If you implement the above specification with existing pool API, the code does not seem to be concise, and the new API is used to simplify the implementation of the specification. One deep reason is that I want to avoid resident threads, I want to minimize the thread life cycle. This requires parameters to be prepared when the thread is created, and the result is processed after the thread ends. Avoid reading values from the queue for processing, and avoid writing results to the queue for processing, because doing so will cause the thread to be resident. The so deep reason is just a style, it can not adapt to all scene, so the New Thread API does not only support this pattern.

Speaking back to the problem we faced, the multi-threaded multi-frame rendering needs to be consider too large scope.

Render shallow copy is the first step. After shallow copy, check all the code is safe and fix the insecure details. Or refactor all dependencies first, and add thread-safe comments to the dependent functions. The latter is a true deep optimization, and I cannot be achieved very quickly. This patch is in progress (WIP), and I will update the patch again.

I hope you can be sure of my direction of refactoring.

yesuu (yesuu) planned changes to this revision.Fri, Dec 28, 6:04 PM

The problem with adding a second way to do things is that you often end up with two systems, and threading code is already hard enough to understand as it is. I don't think we would accept another thread pool API unless it fully replaces the existing one, and I don't really see a justification for us investing the time to work on that.

Have you looked at the task pool system we have in BLI_task.h? It is designed to handle this kind of thing. Nested task pools are possible there, and tasks can be pushed while threads are running.

A more unified way to handle canceling could be good, but I don't think it requires this deep a change.

I don't think we would accept another thread pool API unless it fully replaces the existing one, and I don't really see a justification for us investing the time to work on that.
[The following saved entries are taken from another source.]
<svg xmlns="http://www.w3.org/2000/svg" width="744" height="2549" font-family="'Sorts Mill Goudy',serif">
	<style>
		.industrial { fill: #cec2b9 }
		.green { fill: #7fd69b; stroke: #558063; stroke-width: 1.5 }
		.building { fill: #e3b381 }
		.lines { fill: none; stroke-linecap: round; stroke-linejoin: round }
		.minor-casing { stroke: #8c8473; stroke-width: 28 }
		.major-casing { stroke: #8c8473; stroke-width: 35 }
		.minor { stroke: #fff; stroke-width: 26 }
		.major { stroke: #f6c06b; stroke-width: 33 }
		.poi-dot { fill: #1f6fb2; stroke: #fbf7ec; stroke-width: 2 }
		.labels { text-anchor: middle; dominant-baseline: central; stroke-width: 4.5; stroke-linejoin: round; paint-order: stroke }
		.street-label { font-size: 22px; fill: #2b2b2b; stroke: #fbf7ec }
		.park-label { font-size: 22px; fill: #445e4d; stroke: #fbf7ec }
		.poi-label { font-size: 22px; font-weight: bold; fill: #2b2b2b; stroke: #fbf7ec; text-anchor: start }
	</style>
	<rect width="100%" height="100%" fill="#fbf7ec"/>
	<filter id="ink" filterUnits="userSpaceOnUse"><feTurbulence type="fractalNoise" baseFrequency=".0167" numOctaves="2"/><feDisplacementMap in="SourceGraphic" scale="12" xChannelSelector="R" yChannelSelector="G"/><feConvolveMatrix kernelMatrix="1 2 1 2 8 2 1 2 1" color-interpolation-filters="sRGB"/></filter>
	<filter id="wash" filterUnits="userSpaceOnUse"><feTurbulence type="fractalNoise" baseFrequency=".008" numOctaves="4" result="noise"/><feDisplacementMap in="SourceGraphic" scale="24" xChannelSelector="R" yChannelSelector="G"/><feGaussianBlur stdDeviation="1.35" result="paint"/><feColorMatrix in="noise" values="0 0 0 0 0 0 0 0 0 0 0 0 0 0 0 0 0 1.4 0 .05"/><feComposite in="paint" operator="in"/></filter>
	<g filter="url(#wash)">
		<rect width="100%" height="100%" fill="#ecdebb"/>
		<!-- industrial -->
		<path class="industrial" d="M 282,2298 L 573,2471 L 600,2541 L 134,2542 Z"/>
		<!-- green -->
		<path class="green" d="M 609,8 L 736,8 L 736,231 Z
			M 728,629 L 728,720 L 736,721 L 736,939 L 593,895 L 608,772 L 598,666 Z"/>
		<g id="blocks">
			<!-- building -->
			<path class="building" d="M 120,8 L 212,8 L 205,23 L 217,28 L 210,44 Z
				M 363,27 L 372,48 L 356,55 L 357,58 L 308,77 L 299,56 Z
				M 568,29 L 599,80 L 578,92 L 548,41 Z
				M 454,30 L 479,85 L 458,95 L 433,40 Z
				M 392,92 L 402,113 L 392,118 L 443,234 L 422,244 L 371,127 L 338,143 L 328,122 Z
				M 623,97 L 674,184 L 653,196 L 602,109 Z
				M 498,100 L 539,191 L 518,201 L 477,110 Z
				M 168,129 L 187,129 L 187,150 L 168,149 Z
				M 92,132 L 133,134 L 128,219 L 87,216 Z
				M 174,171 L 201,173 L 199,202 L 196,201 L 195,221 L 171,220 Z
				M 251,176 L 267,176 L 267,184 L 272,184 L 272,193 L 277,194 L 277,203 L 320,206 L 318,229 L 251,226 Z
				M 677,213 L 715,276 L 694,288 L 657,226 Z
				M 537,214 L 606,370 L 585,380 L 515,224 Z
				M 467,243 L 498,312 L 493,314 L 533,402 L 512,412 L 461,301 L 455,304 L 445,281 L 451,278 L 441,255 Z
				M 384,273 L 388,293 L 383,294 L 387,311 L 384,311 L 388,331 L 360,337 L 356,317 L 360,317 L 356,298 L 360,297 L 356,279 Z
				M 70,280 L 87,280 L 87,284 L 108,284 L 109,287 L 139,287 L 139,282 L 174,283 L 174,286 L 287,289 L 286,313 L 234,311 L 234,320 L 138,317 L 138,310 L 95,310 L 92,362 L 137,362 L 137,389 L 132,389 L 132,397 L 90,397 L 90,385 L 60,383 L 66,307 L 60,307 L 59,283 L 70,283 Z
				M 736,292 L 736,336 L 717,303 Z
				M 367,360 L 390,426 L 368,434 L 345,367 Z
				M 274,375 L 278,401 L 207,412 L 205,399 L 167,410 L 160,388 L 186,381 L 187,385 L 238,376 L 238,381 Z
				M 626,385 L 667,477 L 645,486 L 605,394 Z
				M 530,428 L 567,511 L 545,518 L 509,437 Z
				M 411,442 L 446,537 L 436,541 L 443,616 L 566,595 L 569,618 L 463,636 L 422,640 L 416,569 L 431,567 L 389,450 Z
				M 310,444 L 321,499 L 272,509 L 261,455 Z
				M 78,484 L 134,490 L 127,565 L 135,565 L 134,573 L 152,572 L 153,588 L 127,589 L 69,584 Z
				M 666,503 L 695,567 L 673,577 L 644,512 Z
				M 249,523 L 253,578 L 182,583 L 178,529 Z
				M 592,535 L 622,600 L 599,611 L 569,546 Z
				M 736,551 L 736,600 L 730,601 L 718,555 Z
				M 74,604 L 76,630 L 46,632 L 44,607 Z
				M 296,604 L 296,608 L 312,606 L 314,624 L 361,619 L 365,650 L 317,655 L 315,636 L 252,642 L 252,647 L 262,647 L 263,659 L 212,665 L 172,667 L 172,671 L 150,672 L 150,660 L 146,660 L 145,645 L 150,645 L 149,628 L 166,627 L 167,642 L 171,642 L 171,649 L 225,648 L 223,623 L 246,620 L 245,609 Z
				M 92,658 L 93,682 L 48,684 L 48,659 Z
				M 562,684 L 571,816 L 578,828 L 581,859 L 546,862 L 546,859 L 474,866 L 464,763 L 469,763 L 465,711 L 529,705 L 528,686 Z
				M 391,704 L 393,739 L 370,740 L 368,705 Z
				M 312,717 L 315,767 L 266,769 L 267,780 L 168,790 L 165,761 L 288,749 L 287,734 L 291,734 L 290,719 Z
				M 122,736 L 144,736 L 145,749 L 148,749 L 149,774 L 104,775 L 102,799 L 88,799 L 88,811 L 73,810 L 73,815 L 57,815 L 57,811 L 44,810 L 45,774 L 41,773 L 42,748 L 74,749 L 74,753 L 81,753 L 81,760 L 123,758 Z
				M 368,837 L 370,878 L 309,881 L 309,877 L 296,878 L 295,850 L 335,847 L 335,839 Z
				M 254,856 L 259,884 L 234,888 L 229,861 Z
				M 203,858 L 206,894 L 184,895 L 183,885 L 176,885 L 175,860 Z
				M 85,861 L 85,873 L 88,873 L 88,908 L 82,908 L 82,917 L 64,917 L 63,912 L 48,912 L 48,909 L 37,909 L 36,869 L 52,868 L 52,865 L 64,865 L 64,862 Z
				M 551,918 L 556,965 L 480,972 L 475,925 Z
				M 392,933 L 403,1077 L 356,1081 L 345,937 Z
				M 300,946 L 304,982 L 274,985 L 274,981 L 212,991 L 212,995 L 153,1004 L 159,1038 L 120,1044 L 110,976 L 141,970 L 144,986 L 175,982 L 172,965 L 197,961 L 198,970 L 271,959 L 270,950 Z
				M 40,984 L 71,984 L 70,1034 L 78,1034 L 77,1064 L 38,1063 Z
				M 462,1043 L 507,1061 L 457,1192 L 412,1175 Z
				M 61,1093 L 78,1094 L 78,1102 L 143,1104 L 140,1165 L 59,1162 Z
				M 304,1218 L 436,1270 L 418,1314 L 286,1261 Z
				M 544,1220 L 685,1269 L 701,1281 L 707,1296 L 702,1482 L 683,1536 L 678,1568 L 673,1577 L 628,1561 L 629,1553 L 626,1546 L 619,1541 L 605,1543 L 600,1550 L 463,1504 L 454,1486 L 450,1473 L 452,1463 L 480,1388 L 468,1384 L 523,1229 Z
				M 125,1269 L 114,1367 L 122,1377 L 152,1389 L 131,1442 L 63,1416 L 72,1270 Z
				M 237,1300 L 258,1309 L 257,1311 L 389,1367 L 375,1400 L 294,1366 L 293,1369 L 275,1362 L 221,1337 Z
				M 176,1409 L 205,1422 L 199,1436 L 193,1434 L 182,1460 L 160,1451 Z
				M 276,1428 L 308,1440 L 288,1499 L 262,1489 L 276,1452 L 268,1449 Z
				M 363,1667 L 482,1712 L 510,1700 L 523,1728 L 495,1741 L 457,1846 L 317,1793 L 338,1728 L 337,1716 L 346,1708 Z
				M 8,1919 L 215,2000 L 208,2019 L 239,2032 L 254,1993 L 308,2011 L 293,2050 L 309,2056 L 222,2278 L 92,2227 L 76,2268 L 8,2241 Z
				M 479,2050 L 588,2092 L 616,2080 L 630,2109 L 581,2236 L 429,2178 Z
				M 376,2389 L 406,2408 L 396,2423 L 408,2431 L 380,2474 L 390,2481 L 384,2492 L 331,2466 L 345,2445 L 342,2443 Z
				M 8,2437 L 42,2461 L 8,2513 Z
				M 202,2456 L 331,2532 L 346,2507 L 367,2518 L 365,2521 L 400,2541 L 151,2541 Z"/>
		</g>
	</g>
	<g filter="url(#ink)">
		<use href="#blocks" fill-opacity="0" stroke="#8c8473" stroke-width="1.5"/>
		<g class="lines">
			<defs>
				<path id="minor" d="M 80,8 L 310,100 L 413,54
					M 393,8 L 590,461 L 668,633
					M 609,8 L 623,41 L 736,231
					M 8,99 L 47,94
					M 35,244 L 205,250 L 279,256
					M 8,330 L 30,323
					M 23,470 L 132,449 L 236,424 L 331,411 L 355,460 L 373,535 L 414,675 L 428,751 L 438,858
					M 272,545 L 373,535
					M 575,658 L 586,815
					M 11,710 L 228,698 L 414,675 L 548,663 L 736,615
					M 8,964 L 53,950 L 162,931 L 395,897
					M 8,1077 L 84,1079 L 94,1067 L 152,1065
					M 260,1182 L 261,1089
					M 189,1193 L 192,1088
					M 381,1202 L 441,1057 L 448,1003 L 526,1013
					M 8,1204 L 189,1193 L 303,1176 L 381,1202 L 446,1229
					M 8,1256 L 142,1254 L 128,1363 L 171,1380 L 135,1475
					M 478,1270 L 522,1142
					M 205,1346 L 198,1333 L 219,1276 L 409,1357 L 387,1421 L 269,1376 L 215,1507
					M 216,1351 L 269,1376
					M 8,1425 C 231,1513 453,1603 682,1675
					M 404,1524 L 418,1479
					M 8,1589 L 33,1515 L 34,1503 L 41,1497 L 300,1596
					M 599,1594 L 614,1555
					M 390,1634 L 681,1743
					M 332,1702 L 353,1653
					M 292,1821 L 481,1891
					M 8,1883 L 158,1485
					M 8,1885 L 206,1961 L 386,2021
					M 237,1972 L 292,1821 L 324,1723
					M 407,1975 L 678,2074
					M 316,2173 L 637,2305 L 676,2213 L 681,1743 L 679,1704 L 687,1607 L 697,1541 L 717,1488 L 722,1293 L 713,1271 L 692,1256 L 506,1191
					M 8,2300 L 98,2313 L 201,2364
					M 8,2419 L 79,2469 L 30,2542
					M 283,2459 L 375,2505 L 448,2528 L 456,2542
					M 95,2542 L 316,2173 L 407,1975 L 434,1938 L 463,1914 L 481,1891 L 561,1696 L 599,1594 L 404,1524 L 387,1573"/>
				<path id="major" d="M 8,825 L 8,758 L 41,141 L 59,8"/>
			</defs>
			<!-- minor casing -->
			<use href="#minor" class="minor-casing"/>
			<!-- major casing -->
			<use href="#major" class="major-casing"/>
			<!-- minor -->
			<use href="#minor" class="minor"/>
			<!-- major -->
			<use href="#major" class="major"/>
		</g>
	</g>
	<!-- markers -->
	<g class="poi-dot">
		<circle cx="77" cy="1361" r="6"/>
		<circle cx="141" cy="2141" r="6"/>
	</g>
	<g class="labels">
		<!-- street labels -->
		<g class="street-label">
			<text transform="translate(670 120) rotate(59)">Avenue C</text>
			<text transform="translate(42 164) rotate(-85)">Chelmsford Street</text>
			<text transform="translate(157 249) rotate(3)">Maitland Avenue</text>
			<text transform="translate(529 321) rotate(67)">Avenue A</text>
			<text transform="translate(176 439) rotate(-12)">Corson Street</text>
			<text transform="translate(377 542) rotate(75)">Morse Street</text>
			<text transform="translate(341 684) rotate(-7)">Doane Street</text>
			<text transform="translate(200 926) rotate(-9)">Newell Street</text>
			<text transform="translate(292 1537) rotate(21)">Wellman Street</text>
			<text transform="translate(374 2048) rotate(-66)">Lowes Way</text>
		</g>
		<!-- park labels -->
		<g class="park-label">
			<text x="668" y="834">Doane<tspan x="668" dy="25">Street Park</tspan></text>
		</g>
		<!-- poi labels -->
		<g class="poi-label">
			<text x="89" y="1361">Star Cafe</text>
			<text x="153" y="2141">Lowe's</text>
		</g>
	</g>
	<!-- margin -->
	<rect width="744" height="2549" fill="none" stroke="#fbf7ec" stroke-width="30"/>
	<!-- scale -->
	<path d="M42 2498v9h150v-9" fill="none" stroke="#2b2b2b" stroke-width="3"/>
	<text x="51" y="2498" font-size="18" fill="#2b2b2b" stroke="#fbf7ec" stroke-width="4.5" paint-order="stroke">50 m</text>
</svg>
Ok, this patch will continue to be implemented with existing API. I will raise this issue again until the new API is sufficient to completely replace the existing API.

Have you looked at the task pool system we have in BLI_task.h? It is designed to handle this kind of thing. Nested task pools are possible there, and tasks can be pushed while threads are running.

I noticed its existence, but did not study it in depth. I will look at it later.

A more unified way to handle canceling could be good, but I don't think it requires this deep a change.

As I learn more about the existing system, I should be able to draw a precise conclusions about whether need depth reform.

We will talk about this later, and I will continue to review the concurrency security of all rendering code.